● **Do this**
In the items below, reproduce verbatim every line from the one containing "genus: Ardea" through the one containing "order: Commelinales", inclusive. Output only those lines.

● **Available data**
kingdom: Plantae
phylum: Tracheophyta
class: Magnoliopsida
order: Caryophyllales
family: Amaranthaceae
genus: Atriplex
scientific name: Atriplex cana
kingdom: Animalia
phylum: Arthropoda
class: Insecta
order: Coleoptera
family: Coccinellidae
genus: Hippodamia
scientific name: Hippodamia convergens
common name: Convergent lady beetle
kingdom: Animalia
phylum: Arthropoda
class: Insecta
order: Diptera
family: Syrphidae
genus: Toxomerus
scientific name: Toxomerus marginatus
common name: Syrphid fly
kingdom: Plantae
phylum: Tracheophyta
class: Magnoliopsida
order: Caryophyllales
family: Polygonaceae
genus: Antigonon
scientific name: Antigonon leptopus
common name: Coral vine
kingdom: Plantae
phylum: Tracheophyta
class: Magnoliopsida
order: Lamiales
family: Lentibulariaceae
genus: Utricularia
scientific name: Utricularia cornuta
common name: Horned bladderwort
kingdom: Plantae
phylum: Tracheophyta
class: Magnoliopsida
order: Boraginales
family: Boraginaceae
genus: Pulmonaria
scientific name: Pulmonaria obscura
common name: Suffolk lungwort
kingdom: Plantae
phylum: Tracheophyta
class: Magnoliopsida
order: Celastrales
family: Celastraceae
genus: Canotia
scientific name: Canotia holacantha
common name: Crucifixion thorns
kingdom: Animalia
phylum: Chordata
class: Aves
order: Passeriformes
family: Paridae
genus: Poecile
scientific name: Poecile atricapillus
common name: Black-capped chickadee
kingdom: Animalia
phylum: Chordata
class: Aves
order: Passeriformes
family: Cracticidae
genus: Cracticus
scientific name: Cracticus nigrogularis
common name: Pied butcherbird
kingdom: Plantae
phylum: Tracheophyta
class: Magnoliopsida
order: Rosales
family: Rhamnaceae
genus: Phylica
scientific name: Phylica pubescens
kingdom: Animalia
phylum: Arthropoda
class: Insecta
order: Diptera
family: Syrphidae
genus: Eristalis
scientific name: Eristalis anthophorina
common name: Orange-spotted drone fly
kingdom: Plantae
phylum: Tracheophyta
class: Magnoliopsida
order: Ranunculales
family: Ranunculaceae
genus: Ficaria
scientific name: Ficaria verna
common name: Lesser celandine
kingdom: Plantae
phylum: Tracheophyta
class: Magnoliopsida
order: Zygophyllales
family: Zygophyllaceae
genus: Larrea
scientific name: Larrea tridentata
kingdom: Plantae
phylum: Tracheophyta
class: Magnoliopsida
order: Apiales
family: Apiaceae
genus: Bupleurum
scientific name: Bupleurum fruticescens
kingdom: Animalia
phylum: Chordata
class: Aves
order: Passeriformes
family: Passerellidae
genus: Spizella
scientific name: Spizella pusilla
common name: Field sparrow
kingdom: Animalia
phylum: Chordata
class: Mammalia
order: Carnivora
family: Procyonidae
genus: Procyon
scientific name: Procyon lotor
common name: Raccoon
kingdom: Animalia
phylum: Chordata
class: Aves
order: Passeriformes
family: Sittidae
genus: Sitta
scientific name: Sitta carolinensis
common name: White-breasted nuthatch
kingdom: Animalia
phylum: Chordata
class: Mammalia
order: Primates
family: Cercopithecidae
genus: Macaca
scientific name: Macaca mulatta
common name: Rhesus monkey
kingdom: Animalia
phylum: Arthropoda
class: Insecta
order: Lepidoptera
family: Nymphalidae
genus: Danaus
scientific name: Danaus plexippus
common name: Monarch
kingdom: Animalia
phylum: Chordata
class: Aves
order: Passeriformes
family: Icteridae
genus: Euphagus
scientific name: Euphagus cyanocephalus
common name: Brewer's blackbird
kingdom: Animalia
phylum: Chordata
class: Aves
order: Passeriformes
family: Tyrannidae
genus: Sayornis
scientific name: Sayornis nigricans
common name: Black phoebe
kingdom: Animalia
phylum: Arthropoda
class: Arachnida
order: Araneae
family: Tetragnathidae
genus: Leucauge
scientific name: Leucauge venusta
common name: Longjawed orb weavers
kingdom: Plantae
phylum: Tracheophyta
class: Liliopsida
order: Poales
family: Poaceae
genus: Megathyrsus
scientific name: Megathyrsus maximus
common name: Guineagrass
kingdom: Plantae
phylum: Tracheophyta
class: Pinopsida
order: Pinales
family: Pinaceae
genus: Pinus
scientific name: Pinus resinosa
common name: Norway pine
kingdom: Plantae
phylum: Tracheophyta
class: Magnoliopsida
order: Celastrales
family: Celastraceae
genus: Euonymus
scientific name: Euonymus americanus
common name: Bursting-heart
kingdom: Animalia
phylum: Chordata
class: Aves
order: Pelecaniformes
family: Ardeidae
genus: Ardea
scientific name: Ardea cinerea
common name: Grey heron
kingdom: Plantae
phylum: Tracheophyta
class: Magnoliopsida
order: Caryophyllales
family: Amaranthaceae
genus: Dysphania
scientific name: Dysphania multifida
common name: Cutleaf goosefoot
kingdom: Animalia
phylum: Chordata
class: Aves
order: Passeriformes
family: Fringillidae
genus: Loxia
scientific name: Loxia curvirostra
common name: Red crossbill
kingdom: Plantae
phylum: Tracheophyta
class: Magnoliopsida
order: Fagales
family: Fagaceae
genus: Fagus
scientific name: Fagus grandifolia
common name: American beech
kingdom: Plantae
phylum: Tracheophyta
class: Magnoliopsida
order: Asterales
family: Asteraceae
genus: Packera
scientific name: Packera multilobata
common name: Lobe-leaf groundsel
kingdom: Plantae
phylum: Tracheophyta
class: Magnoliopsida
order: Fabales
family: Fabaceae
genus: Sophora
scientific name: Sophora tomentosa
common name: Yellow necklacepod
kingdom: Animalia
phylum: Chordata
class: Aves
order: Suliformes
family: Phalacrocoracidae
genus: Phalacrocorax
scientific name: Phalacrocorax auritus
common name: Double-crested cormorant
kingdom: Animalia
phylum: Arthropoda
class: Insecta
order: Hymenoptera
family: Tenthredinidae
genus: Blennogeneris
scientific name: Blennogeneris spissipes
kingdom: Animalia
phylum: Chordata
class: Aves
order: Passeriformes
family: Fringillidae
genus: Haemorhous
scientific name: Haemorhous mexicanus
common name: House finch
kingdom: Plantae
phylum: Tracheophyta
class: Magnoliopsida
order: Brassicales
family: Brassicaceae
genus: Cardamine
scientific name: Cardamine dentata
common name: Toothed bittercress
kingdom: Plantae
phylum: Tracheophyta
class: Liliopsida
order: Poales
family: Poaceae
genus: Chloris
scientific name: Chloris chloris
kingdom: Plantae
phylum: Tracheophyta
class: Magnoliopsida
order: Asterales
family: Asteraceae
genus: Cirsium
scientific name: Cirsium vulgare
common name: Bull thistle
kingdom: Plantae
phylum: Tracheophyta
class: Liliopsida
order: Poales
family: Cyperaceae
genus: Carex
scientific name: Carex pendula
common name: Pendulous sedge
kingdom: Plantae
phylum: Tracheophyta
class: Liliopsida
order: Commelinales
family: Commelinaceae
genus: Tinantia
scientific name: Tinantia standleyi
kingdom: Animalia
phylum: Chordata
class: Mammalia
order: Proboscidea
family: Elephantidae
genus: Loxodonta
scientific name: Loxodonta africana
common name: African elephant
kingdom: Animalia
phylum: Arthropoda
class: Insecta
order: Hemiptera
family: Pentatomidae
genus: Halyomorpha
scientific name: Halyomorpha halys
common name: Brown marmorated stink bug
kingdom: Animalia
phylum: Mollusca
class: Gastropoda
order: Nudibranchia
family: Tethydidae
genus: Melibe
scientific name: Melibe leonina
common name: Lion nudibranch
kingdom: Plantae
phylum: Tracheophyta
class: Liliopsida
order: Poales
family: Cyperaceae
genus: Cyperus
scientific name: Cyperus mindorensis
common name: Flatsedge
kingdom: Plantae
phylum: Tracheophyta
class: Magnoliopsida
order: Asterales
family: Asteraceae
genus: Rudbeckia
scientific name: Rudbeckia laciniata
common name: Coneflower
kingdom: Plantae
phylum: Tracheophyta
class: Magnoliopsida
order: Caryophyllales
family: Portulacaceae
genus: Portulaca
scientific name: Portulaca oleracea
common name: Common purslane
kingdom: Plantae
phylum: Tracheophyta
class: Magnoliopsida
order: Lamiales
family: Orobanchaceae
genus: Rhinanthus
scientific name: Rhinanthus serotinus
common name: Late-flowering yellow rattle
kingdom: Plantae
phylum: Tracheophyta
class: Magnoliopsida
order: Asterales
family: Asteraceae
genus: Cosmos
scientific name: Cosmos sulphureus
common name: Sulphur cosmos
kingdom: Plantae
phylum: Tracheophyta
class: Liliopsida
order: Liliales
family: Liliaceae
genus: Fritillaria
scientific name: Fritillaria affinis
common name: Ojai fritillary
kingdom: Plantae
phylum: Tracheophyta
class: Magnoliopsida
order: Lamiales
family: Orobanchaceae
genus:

● **Exercise answer**
genus: Ardea
scientific name: Ardea cinerea
common name: Grey heron
kingdom: Plantae
phylum: Tracheophyta
class: Magnoliopsida
order: Caryophyllales
family: Amaranthaceae
genus: Dysphania
scientific name: Dysphania multifida
common name: Cutleaf goosefoot
kingdom: Animalia
phylum: Chordata
class: Aves
order: Passeriformes
family: Fringillidae
genus: Loxia
scientific name: Loxia curvirostra
common name: Red crossbill
kingdom: Plantae
phylum: Tracheophyta
class: Magnoliopsida
order: Fagales
family: Fagaceae
genus: Fagus
scientific name: Fagus grandifolia
common name: American beech
kingdom: Plantae
phylum: Tracheophyta
class: Magnoliopsida
order: Asterales
family: Asteraceae
genus: Packera
scientific name: Packera multilobata
common name: Lobe-leaf groundsel
kingdom: Plantae
phylum: Tracheophyta
class: Magnoliopsida
order: Fabales
family: Fabaceae
genus: Sophora
scientific name: Sophora tomentosa
common name: Yellow necklacepod
kingdom: Animalia
phylum: Chordata
class: Aves
order: Suliformes
family: Phalacrocoracidae
genus: Phalacrocorax
scientific name: Phalacrocorax auritus
common name: Double-crested cormorant
kingdom: Animalia
phylum: Arthropoda
class: Insecta
order: Hymenoptera
family: Tenthredinidae
genus: Blennogeneris
scientific name: Blennogeneris spissipes
kingdom: Animalia
phylum: Chordata
class: Aves
order: Passeriformes
family: Fringillidae
genus: Haemorhous
scientific name: Haemorhous mexicanus
common name: House finch
kingdom: Plantae
phylum: Tracheophyta
class: Magnoliopsida
order: Brassicales
family: Brassicaceae
genus: Cardamine
scientific name: Cardamine dentata
common name: Toothed bittercress
kingdom: Plantae
phylum: Tracheophyta
class: Liliopsida
order: Poales
family: Poaceae
genus: Chloris
scientific name: Chloris chloris
kingdom: Plantae
phylum: Tracheophyta
class: Magnoliopsida
order: Asterales
family: Asteraceae
genus: Cirsium
scientific name: Cirsium vulgare
common name: Bull thistle
kingdom: Plantae
phylum: Tracheophyta
class: Liliopsida
order: Poales
family: Cyperaceae
genus: Carex
scientific name: Carex pendula
common name: Pendulous sedge
kingdom: Plantae
phylum: Tracheophyta
class: Liliopsida
order: Commelinales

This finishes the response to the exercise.